# Week 4: Exercise Solutions - Unsupervised Learning Techniques

**Web and Social Network Analytics**

---

This notebook contains complete solutions for all exercises. **Try to solve them yourself first!**

## Setup

In [None]:
# Standard libraries
import pandas as pd
import numpy as np
from itertools import combinations

# Sentiment Analysis
from vaderSentiment.vaderSentiment import SentimentIntensityAnalyzer

# Machine Learning
from sklearn.cluster import KMeans
from scipy.spatial.distance import cosine

# Visualization
import matplotlib.pyplot as plt

print('All libraries imported successfully!')

---

## Exercise 1 Solution: Sentiment Analysis with VADER

In [None]:
# Step 1: Define the reviews
reviews = [
    "This product is absolutely AMAZING! Best purchase ever!!!",
    "Meh, it's okay. Nothing special.",
    "Terrible quality.
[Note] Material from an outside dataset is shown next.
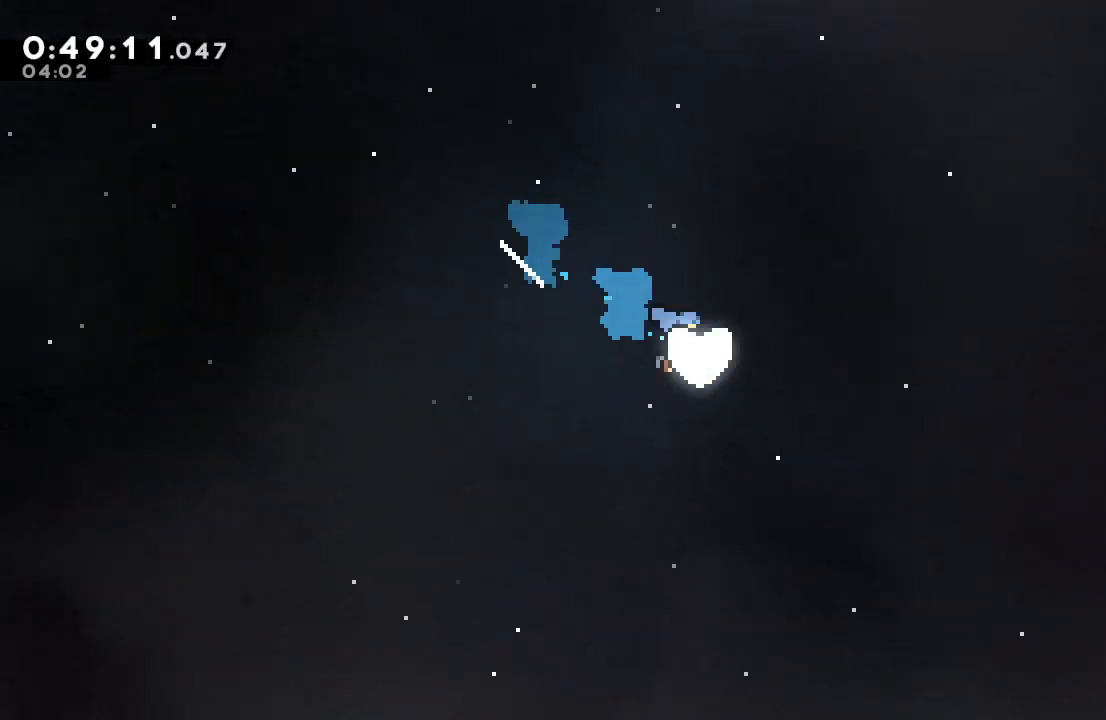
{"buttons": [], "left_stick": "center", "right_stick": "center", "events": [[117, "DPAD_RIGHT", "up"], [150, "DPAD_DOWN", "up"], [150, "DPAD_LEFT", "down"], [333, "DPAD_LEFT", "up"]]}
Completely disappointed :(",
    "Pretty good value for the price, would recommend.",
    "DO NOT BUY! Worst experience of my life!!!"
]

# Step 2: Initialize VADER analyzer
analyzer = SentimentIntensityAnalyzer()

# Step 3: Define classification function
def classify_sentiment(compound):
    """Classify sentiment based on compound score.
    
    VADER recommends these thresholds:
    - Positive: compound > 0.05
    - Negative: compound < -0.05
    - Neutral: -0.05 <= compound <= 0.05
    """
    if compound > 0.05:
        return "Positive"
    elif compound < -0.05:
        return "Negative"
    else:
        return "Neutral"

# Step 4: Analyze each review
print("Sentiment Analysis Results")
print("-" * 70)
print(f"{'Review':<45} {'Compound':>10} {'Class':>12}")
print("-" * 70)

pos_count, neu_count, neg_count = 0, 0, 0

for review in reviews:
    # Get VADER scores
    scores = analyzer.polarity_scores(review)
    compound = scores['compound']
    
    # Classify
    classification = classify_sentiment(compound)
    
    # Count
    if classification == "Positive":
        pos_count += 1
    elif classification == "Negative":
        neg_count += 1
    else:
        neu_count += 1
    
    # Truncate long reviews for display
    display = review[:42] + "..." if len(review) > 45 else review
    print(f"{display:<45} {compound:>10.3f} {classification:>12}")

# Step 5: Print summary
print("-" * 70)
print(f"\nSummary: {pos_count} Positive, {neu_count} Neutral, {neg_count} Negative")

**Key Insights**:
- VADER correctly identifies strong positive ("AMAZING") and negative ("Terrible", "Worst") reviews
- Capitalization and punctuation (!!!) amplify sentiment scores
- Emoticons like `:(`  are recognized as negative

---

## Exercise 2 Solution: Jaccard Similarity Calculation

In [None]:
# Step 1: Define user purchases
users = {
    'Alice': {'iPhone', 'AirPods', 'MacBook', 'iPad'},
    'Bob': {'iPhone', 'AirPods', 'Galaxy Watch'},
    'Carol': {'MacBook', 'iPad', 'iMac'},
    'Dave': {'iPhone', 'AirPods', 'MacBook', 'iPad', 'iMac'}
}

# Step 2: Implement Jaccard similarity function
def jaccard_similarity(set1, set2):
    """Calculate Jaccard similarity between two sets.
    
    Formula: J(A,B) = |A ∩ B| / |A ∪ B|
    
    Returns a value between 0 (no overlap) and 1 (identical sets).
    """
    intersection = len(set1 & set2)  # & is set intersection
    union = len(set1 | set2)         # | is set union
    return intersection / union if union > 0 else 0

# Step 3: Calculate similarity for all pairs
print("Jaccard Similarities:")
print("-" * 50)
print(f"{'Pair':<20} {'Intersection':<15} {'Union':<10} {'Jaccard':>8}")
print("-" * 50)

similarities = {}
user_names = list(users.keys())

for user1, user2 in combinations(user_names, 2):
    set1, set2 = users[user1], users[user2]
    intersection = set1 & set2
    union = set1 | set2
    sim = jaccard_similarity(set1, set2)
    similarities[(user1, user2)] = sim
    
    print(f"{user1}-{user2:<14} {str(intersection):<15} {len(union):<10} {sim:>8.3f}")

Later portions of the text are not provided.